For the moment, can there be anything new to say about Elizabeth II? In time, the archives will open up and more of her correspondence and any of the diary we know she kept will be made available to the public. (I wouldn’t get too excited – no monarch’s diary since Victoria’s has had much to tell us about its writer). But for now you would be forgiven for thinking every scrap has been gone over, every anecdote and every major or minor event in a long life.
In an excruciating encounter with HM, Brown told her the plot of The Resistible Rise of Arturo Ui
The first published biography of Elizabeth II came out in 1930, when she was four years old. When she died in 2022, she had been constantly written about for almost a century. In some ways we know more about her than about anyone who ever lived. The events of her life are minutely chronicled from hour to hour. We know so much about her speech, her voice recorded and preserved from her early teens to shortly before her death at 96, that her vowels could be the subject of a valuable linguistic study in the pronunciation shifts in upper-class English.
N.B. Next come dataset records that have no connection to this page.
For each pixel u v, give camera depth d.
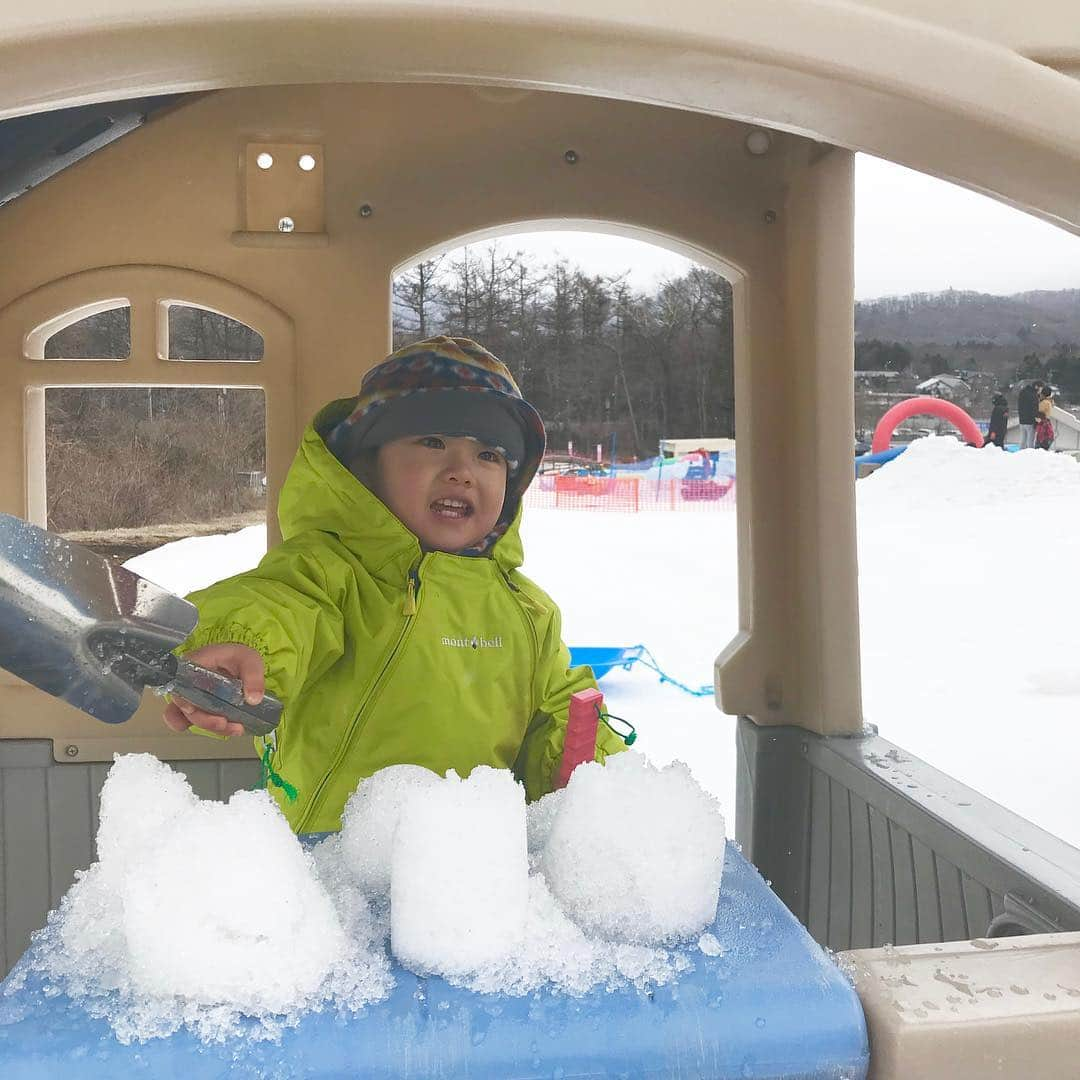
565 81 0.64
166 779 0.63
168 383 1.85
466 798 0.60
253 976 0.54
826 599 1.88
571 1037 0.54
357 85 1.84
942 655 6.32
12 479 1.83
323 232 1.85
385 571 1.51
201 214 1.84
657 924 0.61
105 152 1.82
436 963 0.57
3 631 0.55
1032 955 0.66
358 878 0.70
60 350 4.69
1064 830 3.09
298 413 1.86
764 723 1.98
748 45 0.59
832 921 1.80
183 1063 0.51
She pervaded our lives for so long that we still say ‘the Queen’ when we mean her, and not the present one; we dreamt and dream about her; our encounters with her, near or remote, were always worth preserving. Yet, wading through the immense bibliography, we come very quickly to the limits of what is known, and the interminable repetition of the same episodes. Perhaps, one might think, there could be a moratorium on the subject.
That, however, was before Craig Brown turned his mind to it. A Voyage Around the Queen is an extraordinarily original, enlightening and fresh look at Elizabeth II.